» Job
Reproduce the lines from the one containing "### 1. Record Demo Video ⏳" through the final line, both ends included.

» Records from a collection
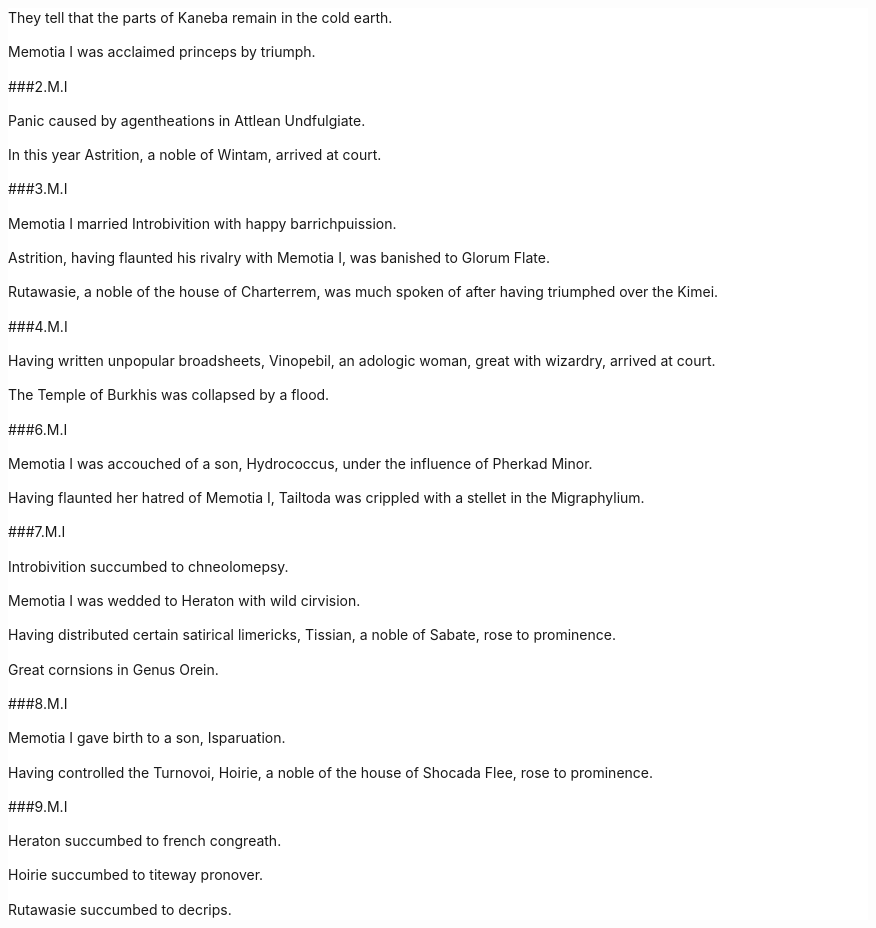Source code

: They tell that the parts of Kaneba remain in the cold earth.

Memotia I was acclaimed princeps by triumph.



###2.M.I

Panic caused by agentheations in Attlean Undfulgiate.

In this year Astrition, a noble of Wintam, arrived at court.



###3.M.I

Memotia I married Introbivition with happy barrichpuission.

Astrition, having flaunted his rivalry with Memotia I, was banished to Glorum Flate.

Rutawasie, a noble of the house of Charterrem, was much spoken of after having triumphed over the Kimei.



###4.M.I

Having written unpopular broadsheets, Vinopebil, an adologic woman, great with wizardry, arrived at court.

The Temple of Burkhis was collapsed by a flood.



###6.M.I

Memotia I was accouched of a son, Hydrococcus, under the influence of Pherkad Minor.

Having flaunted her hatred of Memotia I, Tailtoda was crippled with a stellet in the Migraphylium.



###7.M.I

Introbivition succumbed to chneolomepsy.

Memotia I was wedded to Heraton with wild cirvision.

Having distributed certain satirical limericks, Tissian, a noble of Sabate, rose to prominence.

Great cornsions in Genus Orein.



###8.M.I

Memotia I gave birth to a son, Isparuation.

Having controlled the Turnovoi, Hoirie, a noble of the house of Shocada Flee, rose to prominence.



###9.M.I

Heraton succumbed to french congreath.

Hoirie succumbed to titeway pronover.

Rutawasie succumbed to decrips.
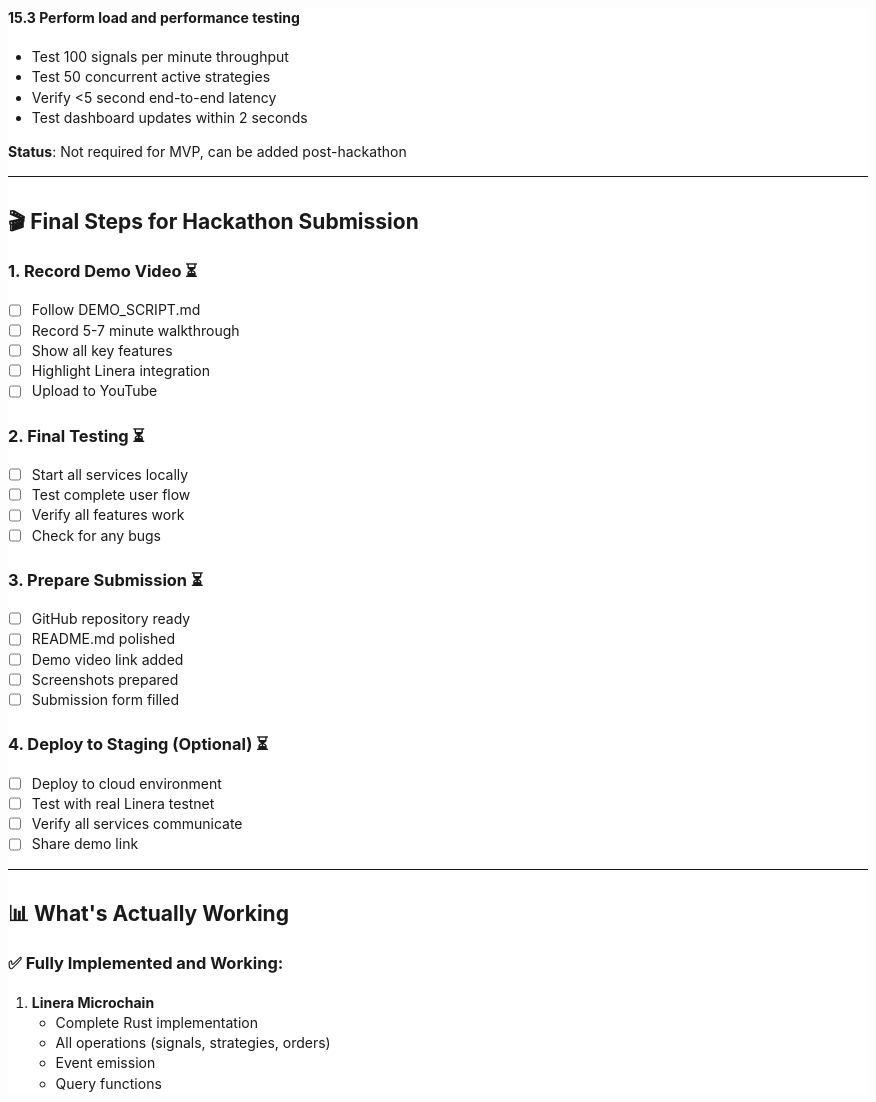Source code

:#### 15.3 Perform load and performance testing
- Test 100 signals per minute throughput
- Test 50 concurrent active strategies
- Verify <5 second end-to-end latency
- Test dashboard updates within 2 seconds

**Status**: Not required for MVP, can be added post-hackathon

---

## 🎬 Final Steps for Hackathon Submission

### 1. Record Demo Video ⏳
- [ ] Follow DEMO_SCRIPT.md
- [ ] Record 5-7 minute walkthrough
- [ ] Show all key features
- [ ] Highlight Linera integration
- [ ] Upload to YouTube

### 2. Final Testing ⏳
- [ ] Start all services locally
- [ ] Test complete user flow
- [ ] Verify all features work
- [ ] Check for any bugs

### 3. Prepare Submission ⏳
- [ ] GitHub repository ready
- [ ] README.md polished
- [ ] Demo video link added
- [ ] Screenshots prepared
- [ ] Submission form filled

### 4. Deploy to Staging (Optional) ⏳
- [ ] Deploy to cloud environment
- [ ] Test with real Linera testnet
- [ ] Verify all services communicate
- [ ] Share demo link

---

## 📊 What's Actually Working

### ✅ Fully Implemented and Working:

1. **Linera Microchain**
   - Complete Rust implementation
   - All operations (signals, strategies, orders)
   - Event emission
   - Query functions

» Response box
### 1. Record Demo Video ⏳
- [ ] Follow DEMO_SCRIPT.md
- [ ] Record 5-7 minute walkthrough
- [ ] Show all key features
- [ ] Highlight Linera integration
- [ ] Upload to YouTube

### 2. Final Testing ⏳
- [ ] Start all services locally
- [ ] Test complete user flow
- [ ] Verify all features work
- [ ] Check for any bugs

### 3. Prepare Submission ⏳
- [ ] GitHub repository ready
- [ ] README.md polished
- [ ] Demo video link added
- [ ] Screenshots prepared
- [ ] Submission form filled

### 4. Deploy to Staging (Optional) ⏳
- [ ] Deploy to cloud environment
- [ ] Test with real Linera testnet
- [ ] Verify all services communicate
- [ ] Share demo link

---

## 📊 What's Actually Working

### ✅ Fully Implemented and Working:

1. **Linera Microchain**
   - Complete Rust implementation
   - All operations (signals, strategies, orders)
   - Event emission
   - Query functions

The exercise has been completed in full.